Often, there is an allegation by Plaintiff of excessive use of force by police. Sometimes, police counter with the allegation that their life was in jeopardy and they needed to take deadly force to alleviate the threat. Many times this involves vehicles, which are driven toward police officers. In these situations, it is imperative that we establish the bullet trajectory into the suspect vehicle, and as well, to locate the spent casings, in order to determine where police officer(s) were positioned at the time shots were fired. Often, this will require a ballistics experiment using the actual gun, and the actual officer involved. This can confirm the acceleration rate and/or speed of the vehicle as it approaches the police officers.
Nowadays, most police vehicles are equipped with some type of dash cam that records video, and perhaps audio. We can use this information, as well, to determine oncoming vehicle speeds and other important scene artifacts. If so equipped, the audio from the dash cam can be split to analyse, in excruciating detail, to determine the number of bullets fired, and their duration.

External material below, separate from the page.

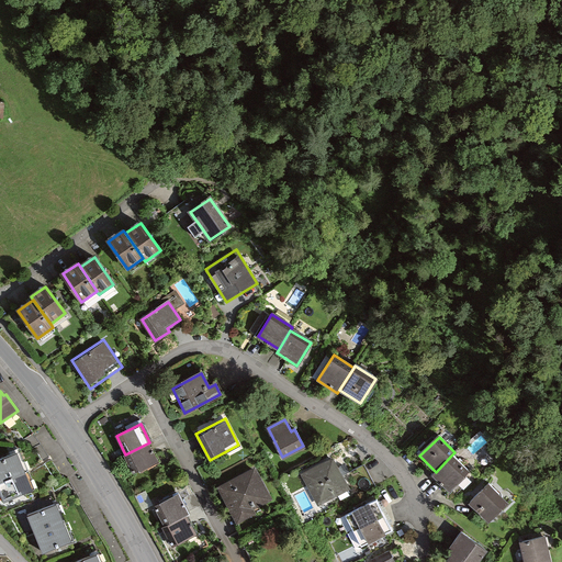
[(159,461),(149,442),(125,454),(134,473),(159,461)]
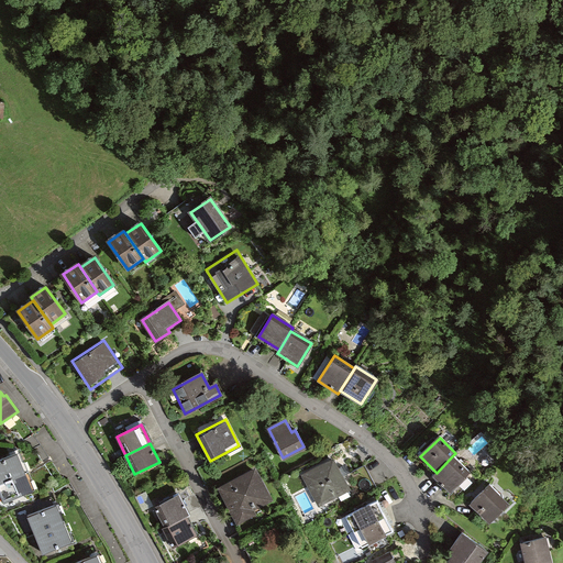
[(0,481),(25,471),(19,453),(0,460),(0,481)]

Other sources of information have also become available. These include variations of automatic vehicle location system data (AWL), radio transmissions (i.e., logs), and silent witness data, which can be used to identify what occurred in the moments leading up to the incident.


Police Chases

Another large segment for Forensic Dynamics Inc.'s engineers, with respect to police involvements, is the police chase. Typically, an injured Plaintiff will assert that a police chase was underway and this is what caused the fleeing vehicle to be involved in an impact. Sometimes, police chases are called off prior to impact, and the question arises as to whether or not, indeed, a chase was underway. In these circumstances, once again, Forensic Dynamics Inc.'s engineers look at the audio taken from the dash cam or radio sources. We can filter this audio to determine whether sirens can be heard in the background. Indeed, often video from the dash cam will show whether the flashing lights were on or off. (This is particularly so during night time events). It is also possible to determine from the radio log, if it exists in raw form, whether sirens are activated.
Naturally, the primary interest in these cases is how fast the police vehicle is travelling. Since, most often, the police vehicle is not involved in the collision, we are unable to use typical accident reconstruction methods. In this circumstance, it is useful to have the radio log in conjunction with an aerial photograph to determine average distance travelled over time between call-outs. In this fashion, an average velocity of the police vehicle during its pursuit can be extrapolated. Another major issue in these circumstances is the distance between the police vehicle and the fleeing vehicle, and whether or not the suspect would reasonably be in a position to observe the police vehicle from the calculated distance. Surprisingly, other methods to determine the distance between the vehicles often exists. This may include video from other sources (for example, a convenience store parking lot), or interpretation based on information provided by eye witnesses. Most police vehicles nowadays also have AVL data, which can be seamlessly correlated with the suspect vehicle information to determine, from a geometrical standpoint, how far in time and distance the vehicles are apart.